Interview. Covid19 hat die Welt auf den Kopf gestellt. In den Sommergesprächen gehen wir heuer jeden Sonntag der Frage nach, wie Krisen das Leben verändern und was sich ändern sollte. Corona habe uns bewusst gemacht, worauf es wirklich ankommt im Leben, sagt Sozialwissenschafterin Barbara Rothmüller. Krisen werden solidarisch bewältigt.

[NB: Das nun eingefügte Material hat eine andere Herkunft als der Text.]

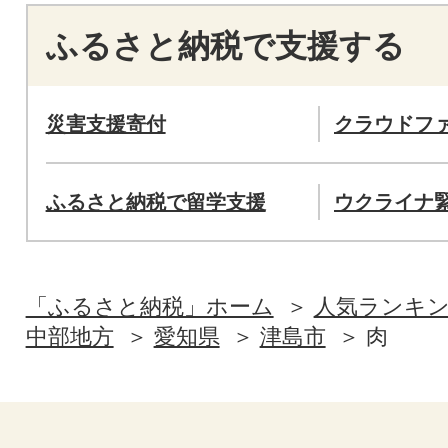
ふるさと納税で支援する
災害支援寄付
クラウドフ
ふるさと納税で留学支援
ウクライナ
「ふるさと納税」ホーム
人気ランキ
中部地方
愛知県
津島市
肉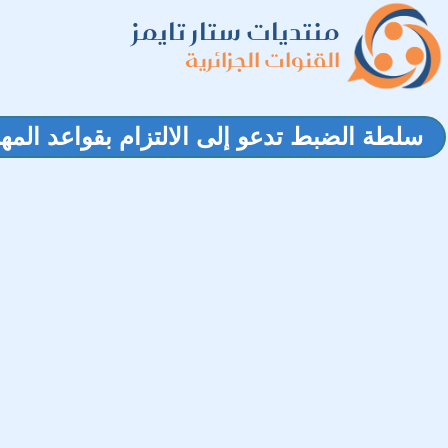
منتديات ستار تايمز
القنوات الجزائرية
سلطة الضبط تدعو إلى الالتزام بقواعد المهنة وتعلق بث 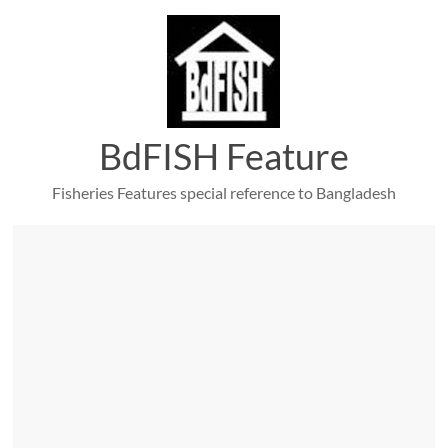
Skip
to
content
BdFISH Feature
Fisheries Features special reference to Bangladesh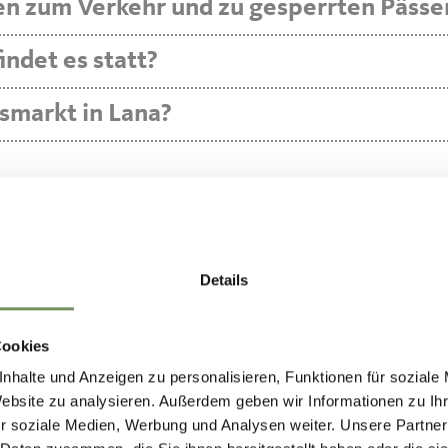
en zum Verkehr und zu gesperrten Pässe
indet es statt?
smarkt in Lana?
Details
FI IN LANA UND
Cookies
nhalte und Anzeigen zu personalisieren, Funktionen für soziale
Website zu analysieren. Außerdem geben wir Informationen zu I
gebung... Hier finden Sie eine Liste der H
r soziale Medien, Werbung und Analysen weiter. Unsere Partner
 Smartphone oder den Laptop.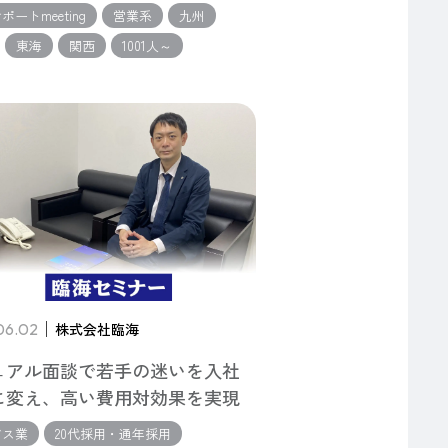
ポートmeeting
営業系
九州
東海
関西
1001人～
06.02
株式会社臨海
ュアル面談で若手の迷いを入社
に変え、高い費用対効果を実現
ビス業
20代採用・通年採用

Barbara Rothmueller Freudplatz Portrait by Akos Burg
Die Soziologin Barbara Rothmüller (38) wirkt an der Sigmund-Freud-Privatuniversität in Wien. Die Forscherin hat zuletzt rund 5000 Menschen in Österreich und Deutschland (im Schnitt 35 Jahre alt) nach den psychosozialen Auswirkungen der Pandemie befragt © Ákos Burg
 

Eine Mischung aus Einsamkeit, Trostlosigkeit und der Sorge, dass Alltag und nahe Beziehungen auseinanderbrechen, hat während der Hoch-Zeit der Corona-Pandemie vor allem Jüngere im Alter von 18 bis 30 Jahren belastet; zumindest laut Teilergebnissen Ihrer Studie zu „Liebe, Intimität und Sexualität in Zeiten von Corona“. Können Jüngere mit Einsamkeit schlechter umgehen?
BARBARA ROTHMÜLLER: Einsamkeit wird in der Forschung an sich bei älteren Menschen stark thematisiert, weil diese Altersgruppe auch tatsächlich mehr damit konfrontiert ist. Aber in der Pandemie hat sich gezeigt, dass es vor allem Menschen bis 35 waren, die sich sehr isoliert gefühlt haben und Angst hatten, dass ihre Beziehungen auseinanderbrechen. Bei den Älteren gab es eine stärkere Beziehungsstabilität.